***** Provided information

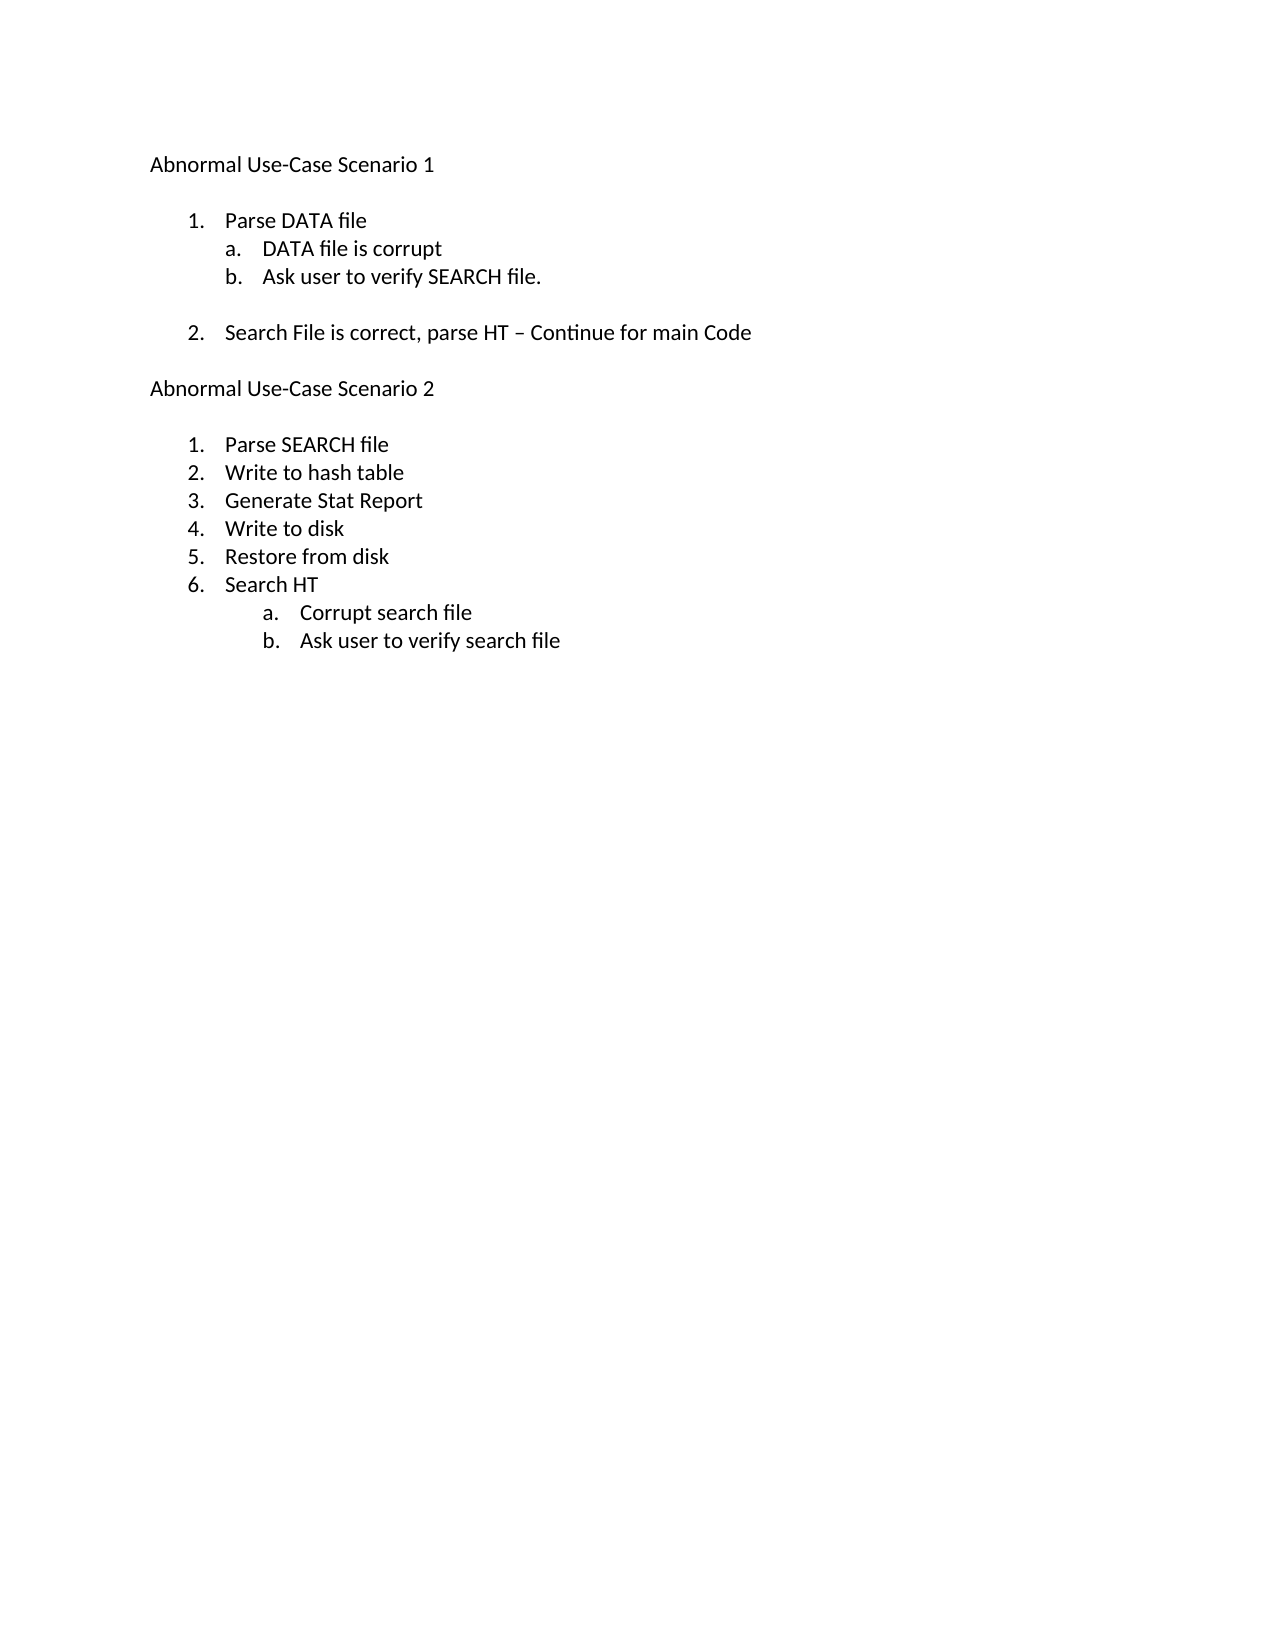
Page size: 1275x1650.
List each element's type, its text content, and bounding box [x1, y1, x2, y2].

list Parse SEARCH file [187, 430, 1125, 458]
list Corrupt search file [262, 598, 1125, 626]
text Abnormal Use-Case Scenario 1 [150, 150, 1125, 178]
list Ask user to verify search file [262, 626, 1125, 654]
list Search File is correct, parse HT – Continue for main Code [187, 318, 1125, 346]
list Write to disk [187, 514, 1125, 542]
list Ask user to verify SEARCH file. [225, 262, 1125, 290]
list Write to hash table [187, 458, 1125, 486]
list Search HT [187, 570, 1125, 598]
text Abnormal Use-Case Scenario 2 [150, 374, 1125, 402]
list Restore from disk [187, 542, 1125, 570]
list Generate Stat Report [187, 486, 1125, 514]
list DATA file is corrupt [225, 234, 1125, 262]
list Parse DATA file [187, 206, 1125, 234]
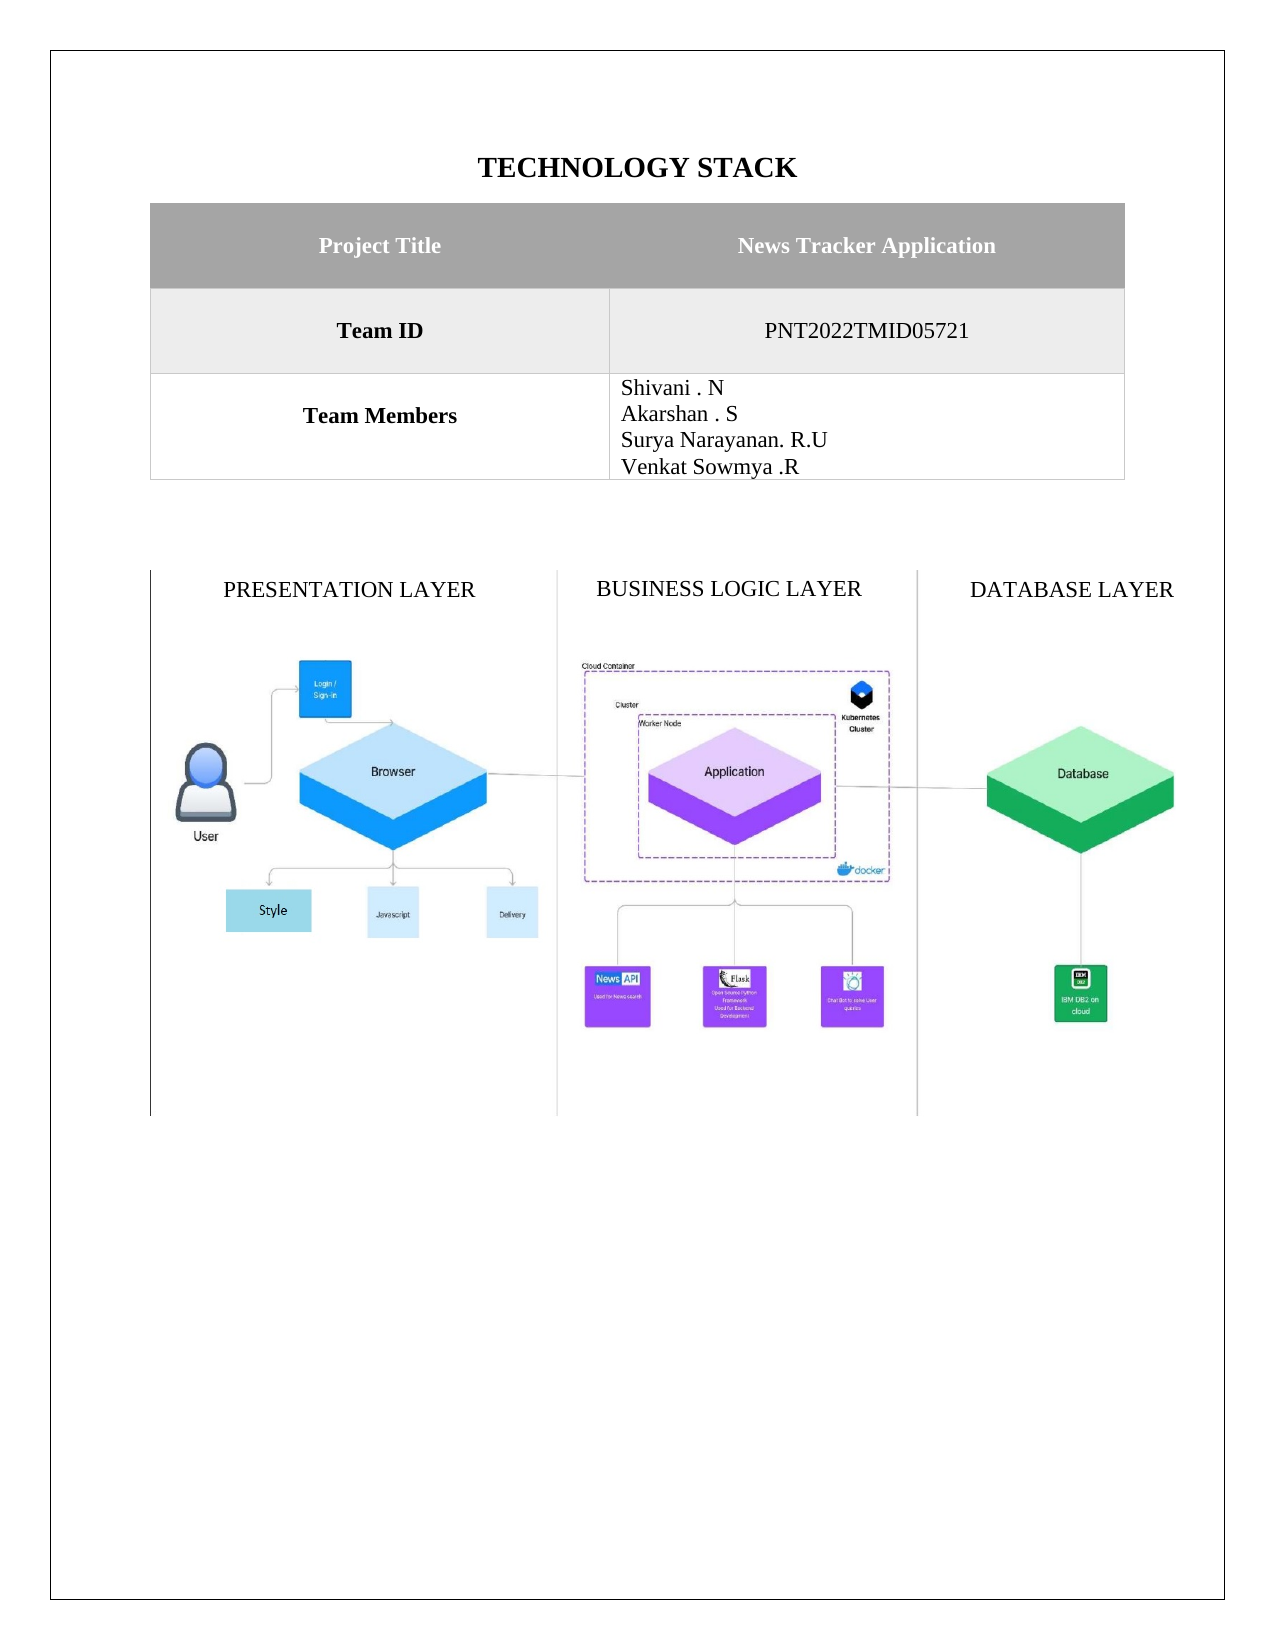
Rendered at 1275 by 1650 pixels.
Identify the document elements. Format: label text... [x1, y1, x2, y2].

**********

- [Exercise requirements]
Your copy of the entries must be exact and must not include any of their pictures.

- [Exercise response]
Page size: 1275x1650.
List each element's type, its text content, and bounding box [x1, y1, x2, y2].

list Parse SEARCH file [187, 430, 1125, 458]
list Corrupt search file [262, 598, 1125, 626]
text Abnormal Use-Case Scenario 1 [150, 150, 1125, 178]
list Ask user to verify search file [262, 626, 1125, 654]
list Search File is correct, parse HT – Continue for main Code [187, 318, 1125, 346]
list Write to disk [187, 514, 1125, 542]
list Ask user to verify SEARCH file. [225, 262, 1125, 290]
list Write to hash table [187, 458, 1125, 486]
list Search HT [187, 570, 1125, 598]
text Abnormal Use-Case Scenario 2 [150, 374, 1125, 402]
list Restore from disk [187, 542, 1125, 570]
list Generate Stat Report [187, 486, 1125, 514]
list DATA file is corrupt [225, 234, 1125, 262]
list Parse DATA file [187, 206, 1125, 234]
Rendered at 1275 by 1650 pixels.
Identify the document elements. Format: label text... [x1, y1, x2, y2].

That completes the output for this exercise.